Prompt Injection as Role Confusion

Posted by x312 1 day ago

Prompt Injection as Role Confusion(role-confusion.github.io)

216 points | 113 commentspage 3

lemax 21 hours ago|

LLM architectures need to fundamentally change or inference needs to be used in constrained trusted environments. Nothing surprising here. Filtering and sanitizing, relying on tags around input strings that can be intercepted and replayed is like, childs play security theatre. As long as prompts accept abitrary user input nothing is changing here. Non-deterministic security is never going to be acceptable.

jcims 1 day ago||

I wonder how much the concept of 'roles' in an LLM is a artifact of the technology vs. a projection of our own human limitations into the training data.

I've recently switched from nearly 30 years in cybersecurity roles into a platform role and I can feel the switch in how I approach problems. They wind up being framed against different priorities and constraints, and it feels like something that's just part of how my mind works.

nphard85 1 day ago||

Could the (not so perfect but technically simple) solution be to transform the style of content under each tag to the correct expected style for the tag, via a smaller or purpose-built LLM, before the data stream is fed into the main LLM? Perhaps the two LLMs can be co-trained to keep the overall quality of the output stable while role confusion is minimized.

dweinus 1 day ago||

> We show prompt injections are driven by a flaw in how LLMs perceive roles.

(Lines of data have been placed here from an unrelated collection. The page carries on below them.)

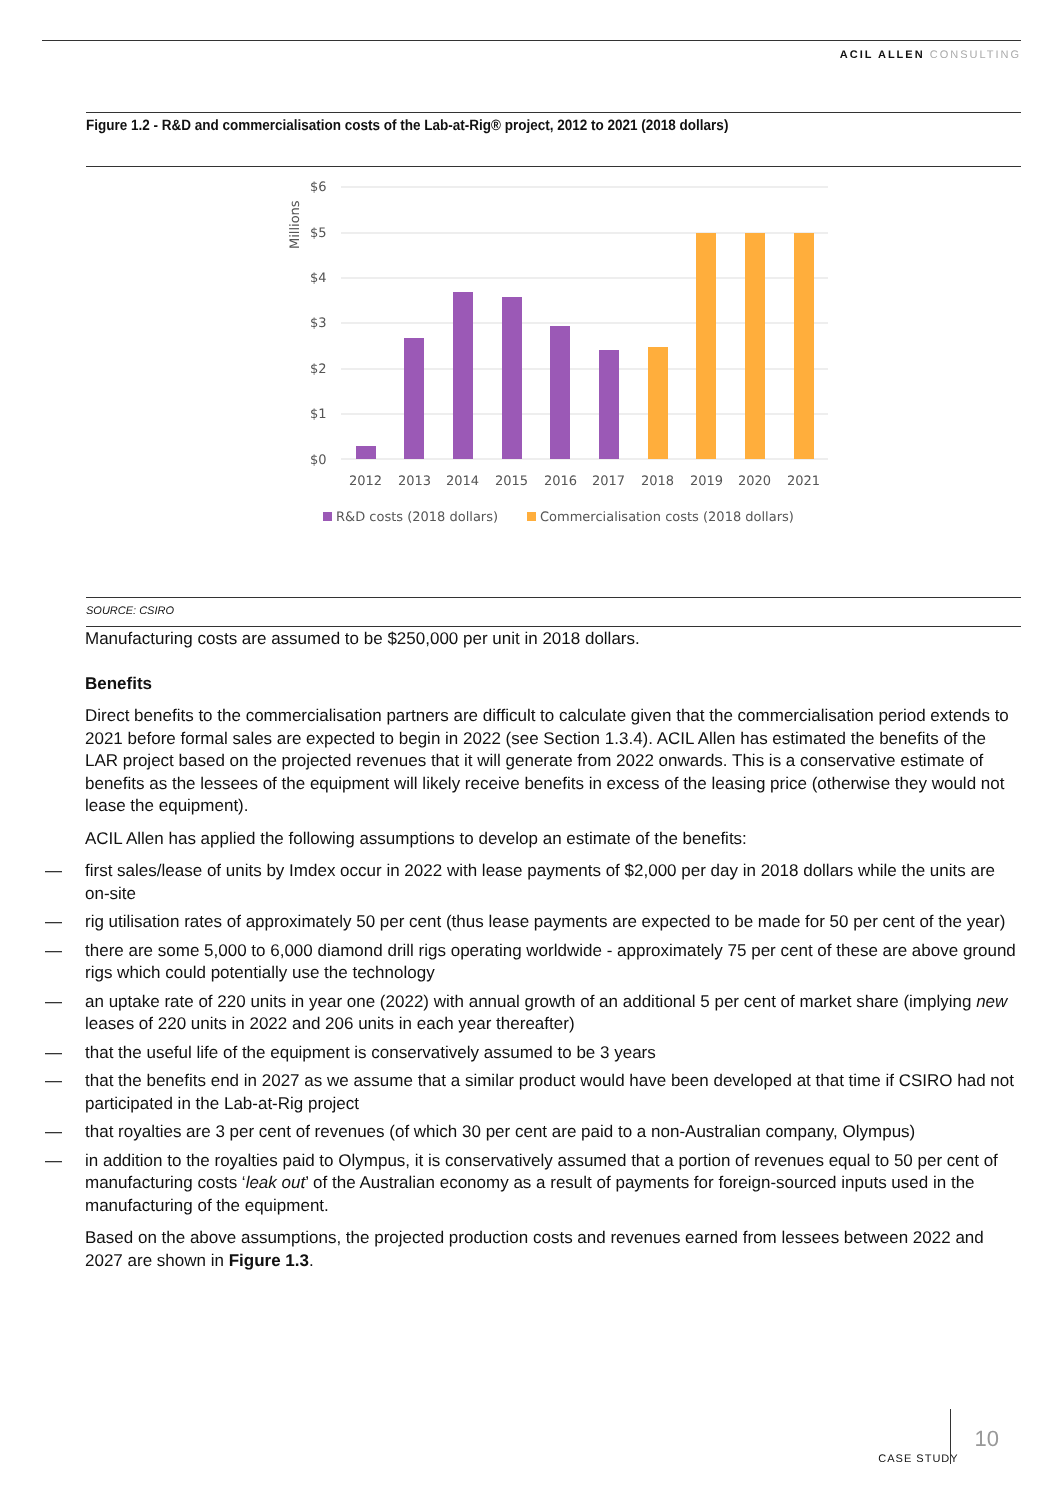ACIL ALLEN CONSULTING
Figure 1.2 - R&D and commercialisation costs of the Lab-at-Rig® project, 2012 to 2021 (2018 dollars)
$6
$5
$4
$3
$2
$1
$0
Millions
2012
2013
2014
2015
2016
2017
2018
2019
2020
2021
R&D costs (2018 dollars)
Commercialisation costs (2018 dollars)
SOURCE: CSIRO
Manufacturing costs are assumed to be $250,000 per unit in 2018 dollars.
Benefits
Direct benefits to the commercialisation partners are difficult to calculate given that the commercialisation period extends to 2021 before formal sales are expected to begin in 2022 (see Section 1.3.4). ACIL Allen has estimated the benefits of the LAR project based on the projected revenues that it will generate from 2022 onwards. This is a conservative estimate of benefits as the lessees of the equipment will likely receive benefits in excess of the leasing price (otherwise they would not lease the equipment).
ACIL Allen has applied the following assumptions to develop an estimate of the benefits:
— first sales/lease of units by Imdex occur in 2022 with lease payments of $2,000 per day in 2018 dollars while the units are on-site
— rig utilisation rates of approximately 50 per cent (thus lease payments are expected to be made for 50 per cent of the year)
— there are some 5,000 to 6,000 diamond drill rigs operating worldwide - approximately 75 per cent of these are above ground rigs which could potentially use the technology
— an uptake rate of 220 units in year one (2022) with annual growth of an additional 5 per cent of market share (implying new leases of 220 units in 2022 and 206 units in each year thereafter)
— that the useful life of the equipment is conservatively assumed to be 3 years
— that the benefits end in 2027 as we assume that a similar product would have been developed at that time if CSIRO had not participated in the Lab-at-Rig project
— that royalties are 3 per cent of revenues (of which 30 per cent are paid to a non-Australian company, Olympus)
— in addition to the royalties paid to Olympus, it is conservatively assumed that a portion of revenues equal to 50 per cent of manufacturing costs ‘leak out’ of the Australian economy as a result of payments for foreign-sourced inputs used in the manufacturing of the equipment.
Based on the above assumptions, the projected production costs and revenues earned from lessees between 2022 and 2027 are shown in Figure 1.3.
CASE STUDY
10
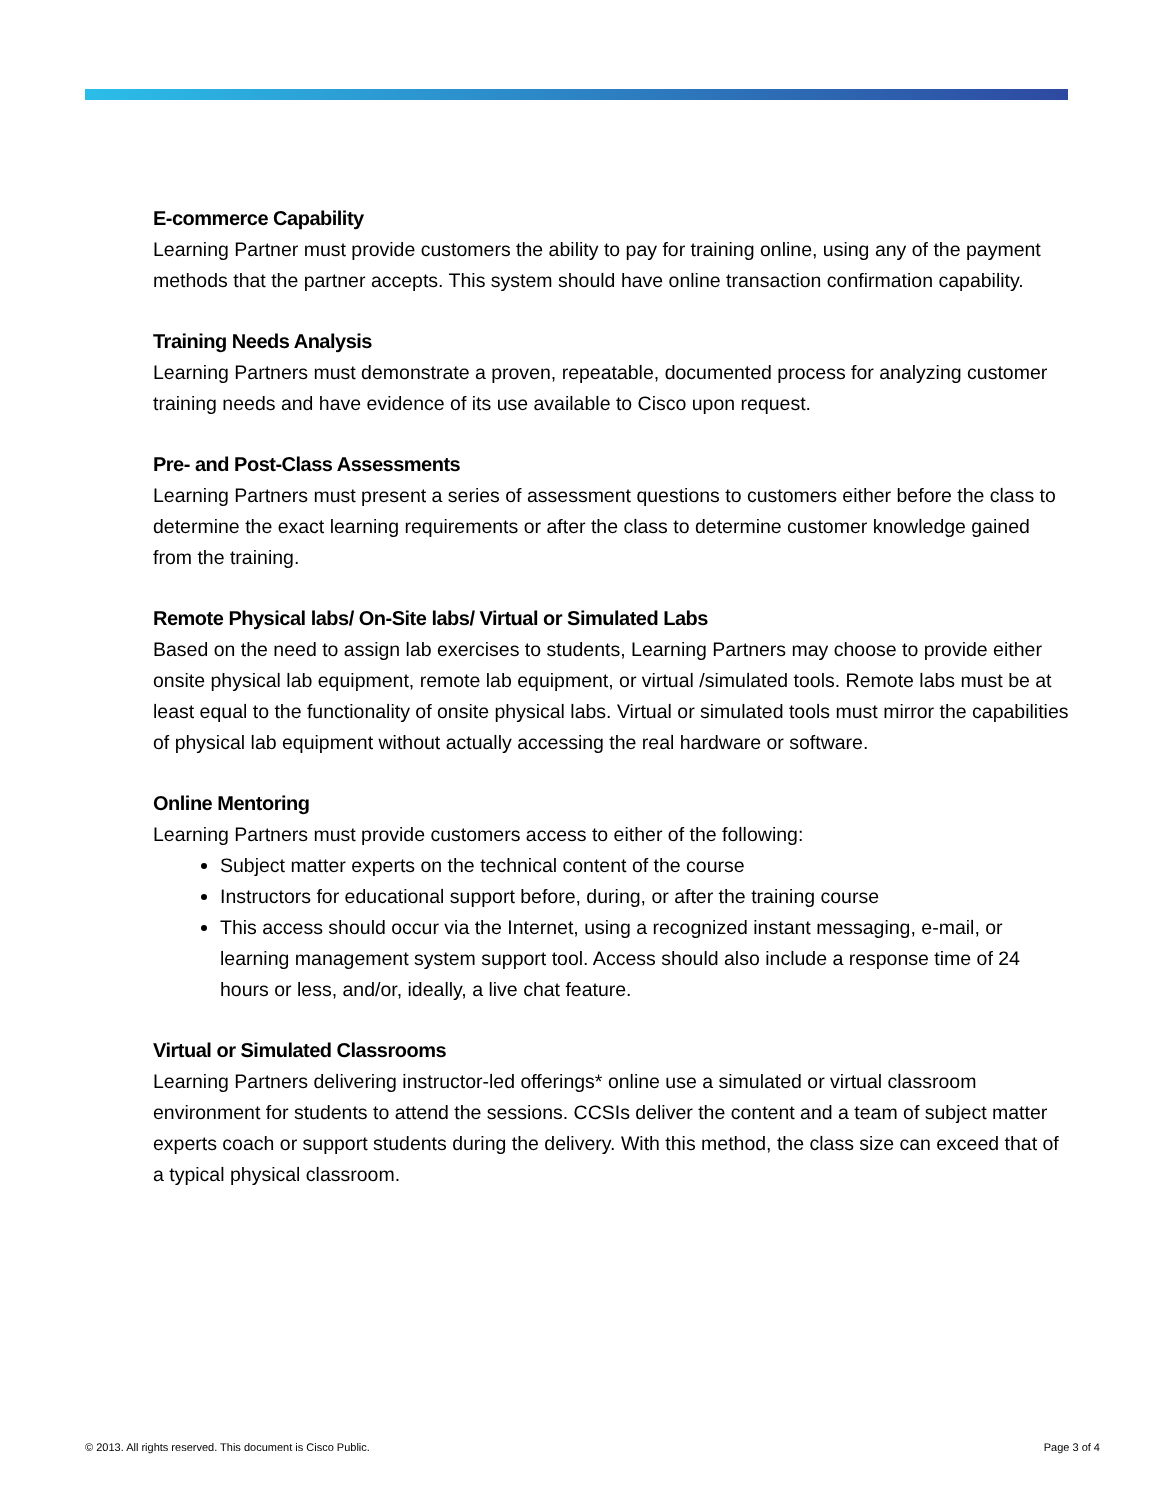E-commerce Capability
Learning Partner must provide customers the ability to pay for training online, using any of the payment methods that the partner accepts. This system should have online transaction confirmation capability.
Training Needs Analysis
Learning Partners must demonstrate a proven, repeatable, documented process for analyzing customer training needs and have evidence of its use available to Cisco upon request.
Pre- and Post-Class Assessments
Learning Partners must present a series of assessment questions to customers either before the class to determine the exact learning requirements or after the class to determine customer knowledge gained from the training.
Remote Physical labs/ On-Site labs/ Virtual or Simulated Labs
Based on the need to assign lab exercises to students, Learning Partners may choose to provide either onsite physical lab equipment, remote lab equipment, or virtual /simulated tools. Remote labs must be at least equal to the functionality of onsite physical labs. Virtual or simulated tools must mirror the capabilities of physical lab equipment without actually accessing the real hardware or software.
Online Mentoring
Learning Partners must provide customers access to either of the following:
Subject matter experts on the technical content of the course
Instructors for educational support before, during, or after the training course
This access should occur via the Internet, using a recognized instant messaging, e-mail, or learning management system support tool. Access should also include a response time of 24 hours or less, and/or, ideally, a live chat feature.
Virtual or Simulated Classrooms
Learning Partners delivering instructor-led offerings* online use a simulated or virtual classroom environment for students to attend the sessions. CCSIs deliver the content and a team of subject matter experts coach or support students during the delivery. With this method, the class size can exceed that of a typical physical classroom.
© 2013. All rights reserved. This document is Cisco Public. Page 3 of 4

LLMs don't "perceive roles", and that is exactly the problem.

NewEntryHN 1 day ago||

I'm not sure I understand how important "role perception" is when following instructions from a tool call rather than the user is currently a legitimate use-case (applying steps from documentation, or shell command instructions on stdout, or really anything that can be deduced from the content of a tool call).

oli5679 1 day ago||

Would llms be more robust to this prompt injection if the tags used in fine tuning are sanitised from user input?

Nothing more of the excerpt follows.